= WHAT YOU HAVE TO DO =
All that should be output is the block of lines below from the line with "wrist: (166, 175)" to the line with "pinky pip: (180, 110)", both included, exactly as written.

= DATA SHOWN =
———

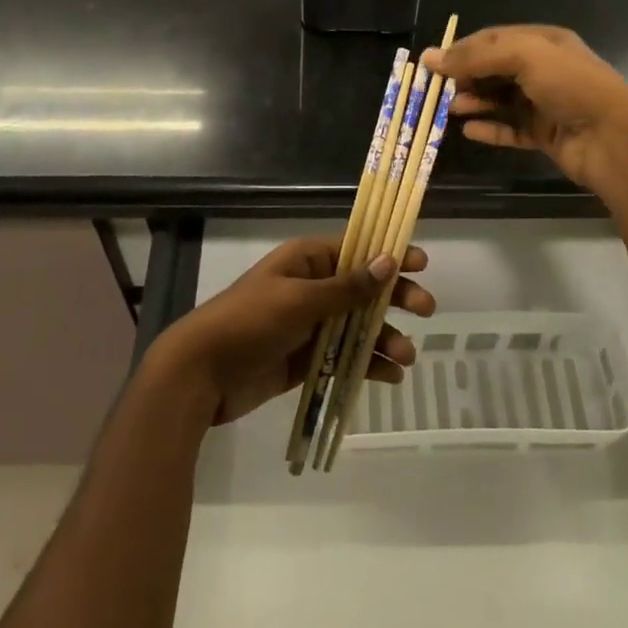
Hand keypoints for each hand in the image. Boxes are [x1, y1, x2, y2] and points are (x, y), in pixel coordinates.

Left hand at [150, 237, 433, 425]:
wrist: (201, 374)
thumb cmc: (249, 323)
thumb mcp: (299, 300)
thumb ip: (346, 287)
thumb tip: (388, 261)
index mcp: (306, 262)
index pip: (356, 251)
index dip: (389, 255)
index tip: (422, 264)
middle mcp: (311, 288)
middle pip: (364, 289)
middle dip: (395, 299)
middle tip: (426, 311)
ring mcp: (310, 325)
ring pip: (358, 326)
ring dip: (384, 338)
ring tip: (405, 358)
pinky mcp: (307, 360)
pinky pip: (344, 357)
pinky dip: (367, 365)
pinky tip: (389, 377)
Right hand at [425, 25, 627, 191]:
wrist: (612, 137)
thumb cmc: (570, 86)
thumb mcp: (524, 56)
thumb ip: (476, 56)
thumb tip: (431, 58)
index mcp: (543, 43)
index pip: (494, 40)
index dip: (462, 49)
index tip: (432, 64)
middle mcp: (544, 70)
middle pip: (495, 70)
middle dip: (466, 77)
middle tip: (438, 90)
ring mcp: (545, 104)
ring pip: (501, 100)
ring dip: (475, 102)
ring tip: (451, 109)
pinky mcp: (545, 134)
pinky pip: (511, 129)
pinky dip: (490, 129)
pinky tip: (469, 131)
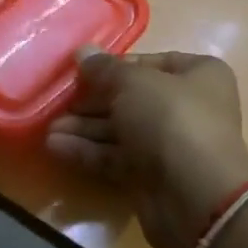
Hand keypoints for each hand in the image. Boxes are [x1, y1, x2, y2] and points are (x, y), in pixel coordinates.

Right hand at [46, 50, 247, 247]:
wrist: (195, 196)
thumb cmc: (171, 120)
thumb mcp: (134, 84)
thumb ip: (105, 69)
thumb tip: (82, 51)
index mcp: (199, 75)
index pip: (151, 63)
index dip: (115, 66)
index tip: (80, 71)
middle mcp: (188, 107)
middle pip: (132, 98)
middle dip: (93, 101)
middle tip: (57, 101)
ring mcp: (170, 144)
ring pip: (121, 130)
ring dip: (85, 127)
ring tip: (48, 128)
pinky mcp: (152, 176)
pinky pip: (116, 157)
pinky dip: (88, 151)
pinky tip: (56, 146)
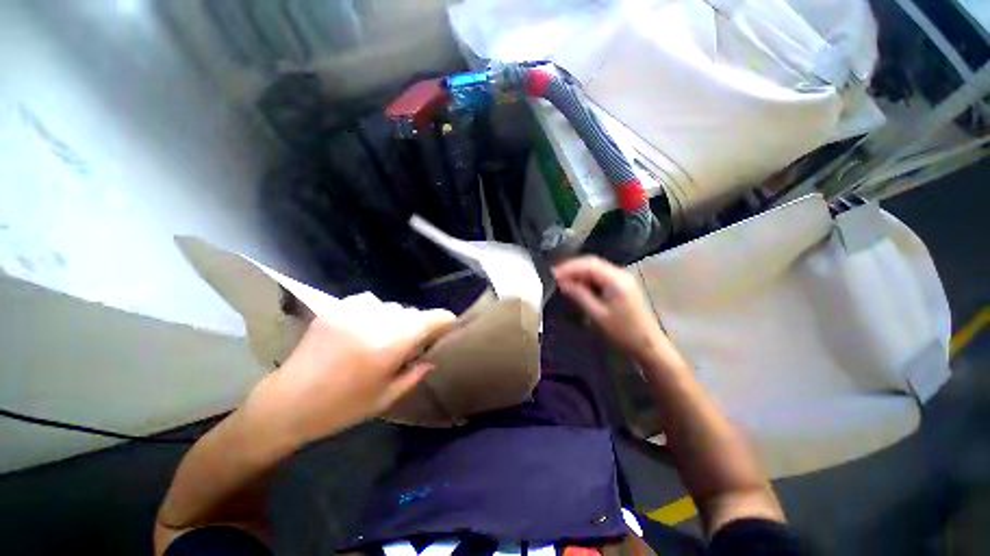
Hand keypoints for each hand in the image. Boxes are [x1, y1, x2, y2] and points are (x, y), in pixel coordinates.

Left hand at [250, 303, 455, 444]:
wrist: (287, 403)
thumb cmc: (341, 408)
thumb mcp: (386, 398)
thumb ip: (415, 375)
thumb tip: (431, 358)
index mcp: (390, 344)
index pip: (430, 319)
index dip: (445, 320)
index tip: (450, 326)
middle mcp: (375, 321)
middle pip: (411, 312)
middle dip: (417, 325)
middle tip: (411, 343)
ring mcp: (353, 311)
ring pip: (391, 306)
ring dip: (396, 319)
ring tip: (385, 336)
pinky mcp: (335, 308)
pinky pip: (368, 301)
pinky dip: (375, 311)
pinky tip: (365, 326)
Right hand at [554, 256, 665, 360]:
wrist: (648, 346)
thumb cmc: (622, 332)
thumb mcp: (597, 314)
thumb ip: (579, 295)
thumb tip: (561, 282)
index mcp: (616, 280)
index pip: (589, 264)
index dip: (569, 267)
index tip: (553, 275)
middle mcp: (620, 274)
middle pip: (592, 263)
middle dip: (573, 268)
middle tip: (555, 277)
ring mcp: (623, 279)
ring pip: (596, 268)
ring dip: (579, 273)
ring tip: (563, 281)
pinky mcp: (622, 286)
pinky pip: (601, 276)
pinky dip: (587, 279)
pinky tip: (578, 286)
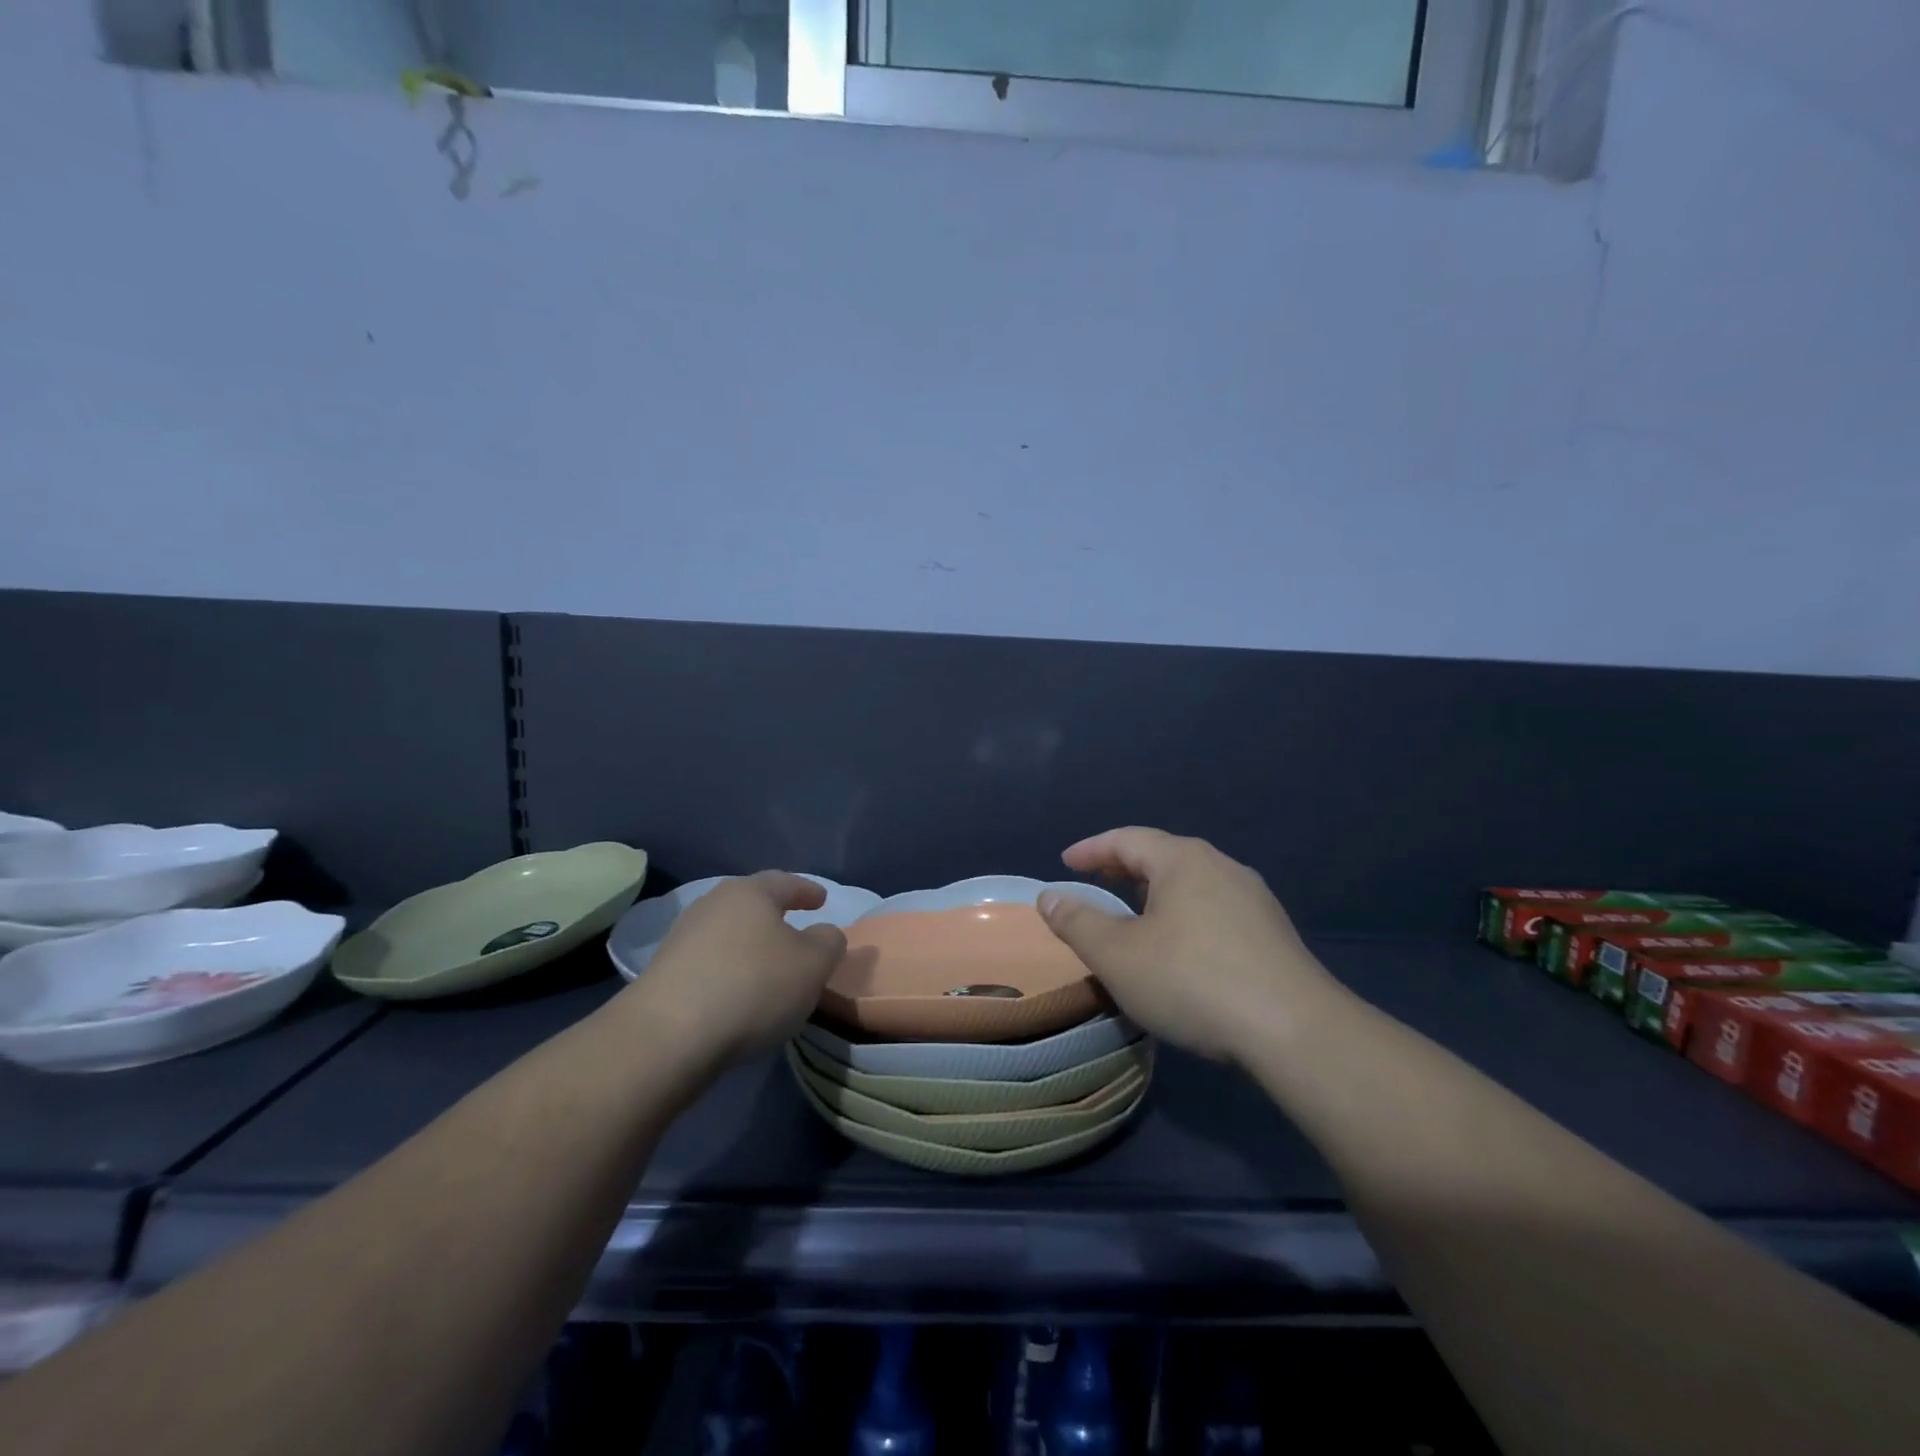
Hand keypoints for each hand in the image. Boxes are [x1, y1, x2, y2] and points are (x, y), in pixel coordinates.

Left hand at [622, 872, 847, 1064]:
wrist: (668, 1036)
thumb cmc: (753, 986)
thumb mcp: (813, 965)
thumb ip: (828, 943)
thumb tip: (824, 933)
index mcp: (750, 893)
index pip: (785, 882)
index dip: (807, 890)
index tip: (822, 900)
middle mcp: (713, 905)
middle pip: (751, 904)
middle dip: (775, 915)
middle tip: (795, 927)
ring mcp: (683, 938)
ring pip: (728, 933)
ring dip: (750, 945)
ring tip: (768, 966)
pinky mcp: (664, 973)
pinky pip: (710, 962)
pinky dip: (729, 970)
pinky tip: (738, 992)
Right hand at [1037, 827, 1343, 1065]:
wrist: (1294, 1031)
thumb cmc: (1192, 981)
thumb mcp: (1118, 955)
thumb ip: (1077, 922)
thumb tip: (1049, 896)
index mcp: (1183, 860)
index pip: (1127, 839)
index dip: (1092, 849)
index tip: (1065, 861)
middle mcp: (1221, 866)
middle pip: (1162, 856)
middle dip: (1124, 867)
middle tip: (1096, 882)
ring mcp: (1254, 899)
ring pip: (1192, 883)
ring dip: (1156, 892)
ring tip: (1135, 913)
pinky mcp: (1273, 932)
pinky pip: (1215, 908)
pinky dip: (1184, 914)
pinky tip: (1181, 946)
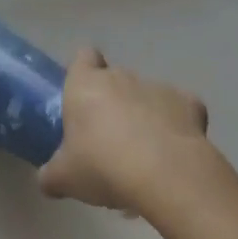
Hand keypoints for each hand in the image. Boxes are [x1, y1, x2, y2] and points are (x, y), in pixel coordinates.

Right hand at [38, 49, 211, 212]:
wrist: (166, 175)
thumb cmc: (103, 166)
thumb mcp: (65, 178)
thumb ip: (51, 175)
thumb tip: (47, 181)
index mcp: (84, 85)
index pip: (83, 57)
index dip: (83, 71)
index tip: (82, 96)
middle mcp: (120, 77)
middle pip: (114, 78)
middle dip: (112, 101)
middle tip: (109, 138)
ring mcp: (157, 88)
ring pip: (146, 95)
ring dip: (143, 115)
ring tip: (145, 154)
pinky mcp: (190, 104)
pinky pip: (180, 110)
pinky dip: (177, 125)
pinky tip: (175, 151)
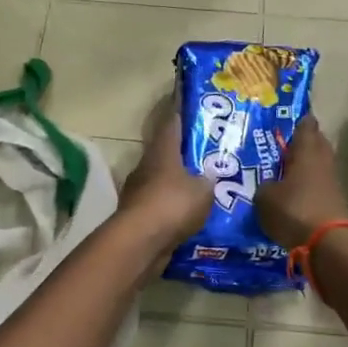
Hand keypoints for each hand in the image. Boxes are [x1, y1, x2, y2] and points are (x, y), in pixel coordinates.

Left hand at [119, 98, 214, 248]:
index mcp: (162, 151)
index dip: (180, 112)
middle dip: (184, 153)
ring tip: (203, 188)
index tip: (189, 104)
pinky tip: (191, 215)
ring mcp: (139, 192)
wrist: (141, 242)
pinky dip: (174, 208)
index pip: (171, 123)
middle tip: (207, 154)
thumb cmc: (173, 204)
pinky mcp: (138, 215)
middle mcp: (147, 167)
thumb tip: (209, 177)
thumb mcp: (203, 190)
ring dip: (179, 183)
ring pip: (163, 181)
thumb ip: (208, 180)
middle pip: (166, 153)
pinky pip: (161, 206)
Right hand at [254, 115, 347, 250]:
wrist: (328, 243)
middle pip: (316, 144)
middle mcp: (323, 161)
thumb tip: (270, 185)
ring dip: (305, 167)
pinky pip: (319, 187)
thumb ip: (265, 185)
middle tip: (284, 147)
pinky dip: (308, 187)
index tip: (289, 121)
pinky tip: (294, 196)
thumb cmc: (294, 209)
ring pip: (318, 166)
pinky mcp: (335, 202)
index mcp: (306, 150)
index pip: (306, 126)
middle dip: (303, 144)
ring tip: (284, 173)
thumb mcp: (265, 197)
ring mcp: (333, 182)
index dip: (298, 122)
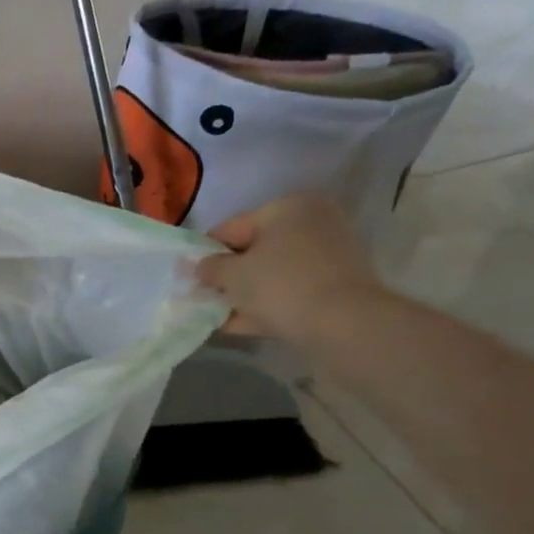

———

= WRITTEN ANSWER =
wrist: (166, 175)
thumb cmc: (103, 166)
thumb mcp: (65, 178)
thumb ip: (51, 175)
thumb tip: (47, 181)
index mcp: (84, 85)
index pip: (83, 57)
index dip: (83, 71)
index tip: (82, 96)
middle mcp: (120, 77)
middle pip: (114, 78)
middle dip: (112, 101)
middle tip: (109, 138)
ring mcp: (157, 88)
ring pip: (146, 95)
ring dip: (143, 115)
ring tip: (145, 154)
pinky mcp: (190, 104)
pinky pip: (180, 110)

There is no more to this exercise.